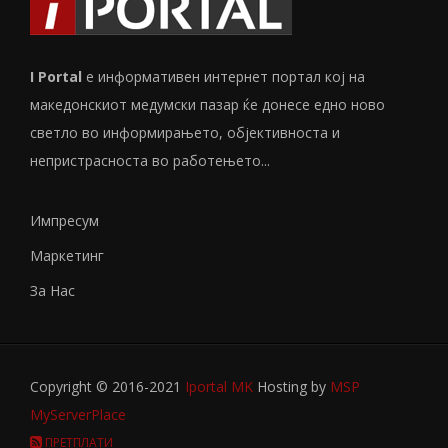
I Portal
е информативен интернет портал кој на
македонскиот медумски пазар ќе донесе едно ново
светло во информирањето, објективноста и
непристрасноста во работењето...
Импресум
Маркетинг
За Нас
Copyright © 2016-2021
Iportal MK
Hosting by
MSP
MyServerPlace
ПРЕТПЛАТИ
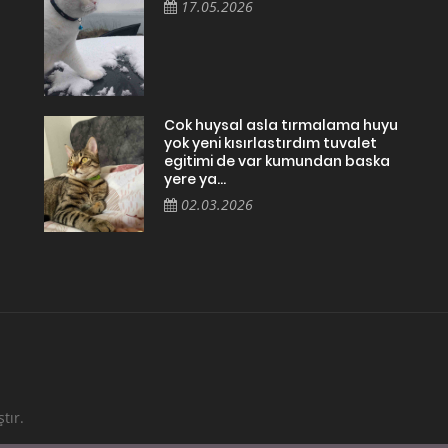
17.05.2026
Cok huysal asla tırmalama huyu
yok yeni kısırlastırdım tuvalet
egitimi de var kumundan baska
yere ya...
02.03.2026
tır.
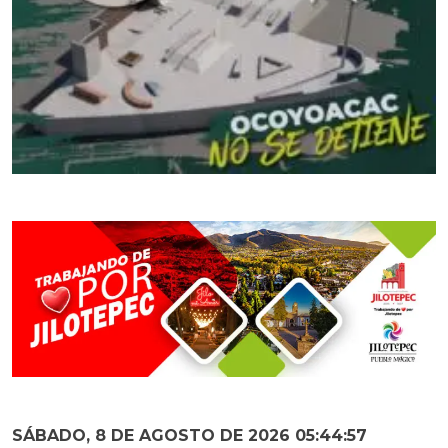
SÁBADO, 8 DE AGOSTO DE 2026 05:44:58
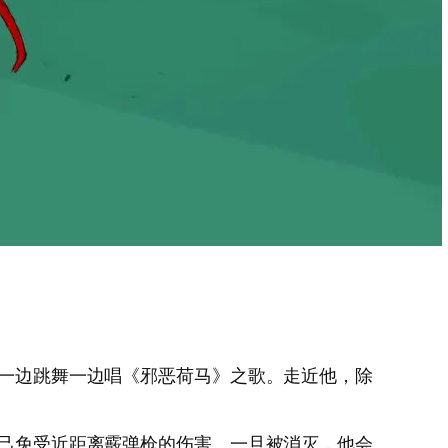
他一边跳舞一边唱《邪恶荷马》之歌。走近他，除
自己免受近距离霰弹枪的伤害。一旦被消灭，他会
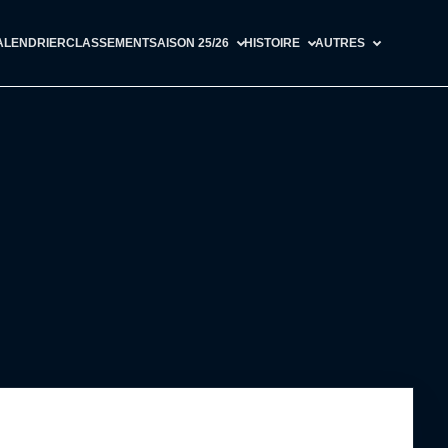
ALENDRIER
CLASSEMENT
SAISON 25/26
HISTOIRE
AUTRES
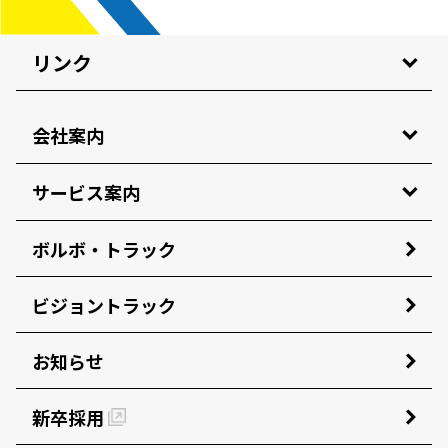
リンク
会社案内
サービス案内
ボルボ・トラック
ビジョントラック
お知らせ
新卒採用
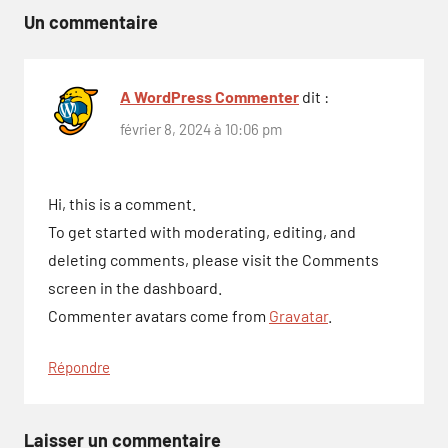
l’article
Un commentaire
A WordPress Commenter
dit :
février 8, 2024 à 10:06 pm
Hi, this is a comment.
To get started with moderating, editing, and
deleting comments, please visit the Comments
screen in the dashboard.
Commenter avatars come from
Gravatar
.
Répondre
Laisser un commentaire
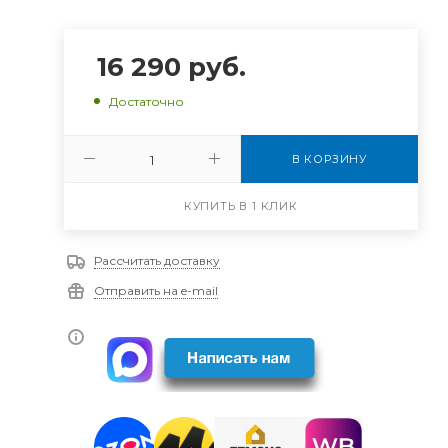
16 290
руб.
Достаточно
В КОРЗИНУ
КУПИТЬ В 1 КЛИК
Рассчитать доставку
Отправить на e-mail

::::::::::

## Directions:
Which lines of the data include the word "commentaire"? Copy each one.

## Result for this exercise:
Un commentaire
Laisser un commentaire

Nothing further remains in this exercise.